Good luck to you with everything and I hope things get a bit easier.

FluffykinsTheFerociousFeralFelineFury · 15/06/2025 09:41

TeenToTwenties · 15/06/2025 09:08

Just say yes.
This is just giving yourself unnecessary stress.
It is a perfectly reasonable request.

Saying 'yes' to every request does NOT make for a less stressful life!

76evie · 15/06/2025 10:00

Strawberry06 · 15/06/2025 09:02

Thanks for replies

honestly I reallly don’t have the space to deal with it! I’ve not said but my husband was violent, has been arrested and I have a future court case to deal with, whilst being a single parent to my 16 month old son. I’ve only told the neighbours we separated they don’t know the full extent. My garden is my sanctuary at the moment!

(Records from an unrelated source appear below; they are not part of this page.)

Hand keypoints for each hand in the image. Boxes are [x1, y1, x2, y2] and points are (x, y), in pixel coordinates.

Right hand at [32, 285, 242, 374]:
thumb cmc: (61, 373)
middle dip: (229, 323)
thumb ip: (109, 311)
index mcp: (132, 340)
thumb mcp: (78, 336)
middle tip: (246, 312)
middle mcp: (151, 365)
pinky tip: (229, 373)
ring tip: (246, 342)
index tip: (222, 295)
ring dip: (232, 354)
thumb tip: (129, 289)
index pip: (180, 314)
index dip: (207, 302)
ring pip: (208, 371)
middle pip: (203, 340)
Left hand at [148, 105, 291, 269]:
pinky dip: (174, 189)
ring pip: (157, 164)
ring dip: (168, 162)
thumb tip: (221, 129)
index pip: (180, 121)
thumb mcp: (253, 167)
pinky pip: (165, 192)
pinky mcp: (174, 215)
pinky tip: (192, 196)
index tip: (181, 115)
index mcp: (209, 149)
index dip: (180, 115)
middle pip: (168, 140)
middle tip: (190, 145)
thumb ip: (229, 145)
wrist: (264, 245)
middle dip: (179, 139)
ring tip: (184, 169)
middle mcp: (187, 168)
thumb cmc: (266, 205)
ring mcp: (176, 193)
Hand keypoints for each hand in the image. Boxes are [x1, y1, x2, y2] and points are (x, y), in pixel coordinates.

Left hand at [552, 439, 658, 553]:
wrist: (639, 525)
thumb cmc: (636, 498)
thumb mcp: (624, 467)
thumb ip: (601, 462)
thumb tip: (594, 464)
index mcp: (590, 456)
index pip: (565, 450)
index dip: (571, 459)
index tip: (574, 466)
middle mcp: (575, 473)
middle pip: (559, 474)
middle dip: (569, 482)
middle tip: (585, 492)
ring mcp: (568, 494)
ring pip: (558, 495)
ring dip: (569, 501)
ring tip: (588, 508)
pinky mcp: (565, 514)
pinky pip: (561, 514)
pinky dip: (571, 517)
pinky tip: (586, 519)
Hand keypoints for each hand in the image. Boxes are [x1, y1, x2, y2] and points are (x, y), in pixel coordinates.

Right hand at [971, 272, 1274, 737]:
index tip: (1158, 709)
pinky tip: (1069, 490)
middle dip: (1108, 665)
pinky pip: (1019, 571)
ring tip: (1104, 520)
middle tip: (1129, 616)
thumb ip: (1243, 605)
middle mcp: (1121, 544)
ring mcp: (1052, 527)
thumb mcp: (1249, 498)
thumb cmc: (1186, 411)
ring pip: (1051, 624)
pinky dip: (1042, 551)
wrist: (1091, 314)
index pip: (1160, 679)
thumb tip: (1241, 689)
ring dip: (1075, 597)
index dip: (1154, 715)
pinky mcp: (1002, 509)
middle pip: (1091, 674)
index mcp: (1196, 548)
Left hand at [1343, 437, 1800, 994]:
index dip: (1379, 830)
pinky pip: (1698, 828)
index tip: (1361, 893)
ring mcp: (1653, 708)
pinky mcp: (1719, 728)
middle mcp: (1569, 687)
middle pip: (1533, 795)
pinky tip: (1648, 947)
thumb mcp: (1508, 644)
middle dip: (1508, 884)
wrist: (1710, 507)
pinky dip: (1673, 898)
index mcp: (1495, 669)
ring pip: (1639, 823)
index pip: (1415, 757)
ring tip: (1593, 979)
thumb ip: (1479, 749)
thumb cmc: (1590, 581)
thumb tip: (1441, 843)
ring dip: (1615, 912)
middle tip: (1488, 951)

Before all this, we didn’t have much to do with them anyway, always found them very unapproachable, so I don’t feel there’s any love lost!

But even so the main issue is I don’t want the stress of scaffolding in my garden when it’s nothing to do with my property.

If don’t want to do it and it’s causing you this much stress before it’s even up, just say no.

LemonLeaves · 15/06/2025 10:05

I would agree subject to a signed agreement - the template a PP has shared looks good.

Our NDN have had roof repairs done which needed scaffolding in their own garden. Job was supposed to be 10 days, but it's taken them two months of chasing the scaffolding firm to get them to come and take it down. NDN told me they ended up sending a letter to the firm telling them if it wasn't claimed in the next 14 days they'd put it on facebook as free to collect.

Allthecoolusernamesaregone · 15/06/2025 10:20

If the neighbours are now saying there is a leak, and they require essential maintenance, it still doesn’t mean they are entitled to put scaffolding in your garden.
If there actually is a leak it might be at the far end of their property. Also there are many things they can do which don’t require access to your garden, let alone scaffolding.
It’s really up to them to prove their case that the access is for essential maintenance and the only way for this to be achieved.
I do understand why some people are saying just let them do it in order to be neighbourly, but in my experience my neighbour either had no influence over the builders and scaffolders, or just didn’t care. It didn’t affect therm.
The scaffolding interfered with me getting in and out of my back door. They put access ladders in my front garden and refused to move them when I pointed out that if it was configured slightly differently they could be in my neighbour’s garden.
Basically once the scaffolding was up and everyone else got what they wanted no one was interested in my inconvenience. I don’t want to fall out with anyone but my neighbour would need to get a court order with defined parameters before I allowed anyone else in my garden.

CookiesAreForSharing · 15/06/2025 10:22

Perhaps you could say your insurance company won’t allow it?

Nearly50omg · 15/06/2025 10:27

There’s NO WAY it won’t cause damage and will be there for MONTHS!! No way they will move it when you ask them to either and getting them to pay for repairs etc will be a nightmare. No is a full sentence and they can do the work without scaffolding in your garden but it will be just harder for them to- tough they are the ones doing this summer and selfishly thinking only of themselves

NewNameBridget · 15/06/2025 10:34

I'd say no.

I have had neighbour's scaffolding in my garden. It was loud ALL THE TIME as builders often shouted from top to bottom, it stayed for twice the amount of time they promised, and I was still picking up shards of broken glass and masonry for literally YEARS. It made that section of the garden unusable to DD and the cat for months while we cleared the worst of it.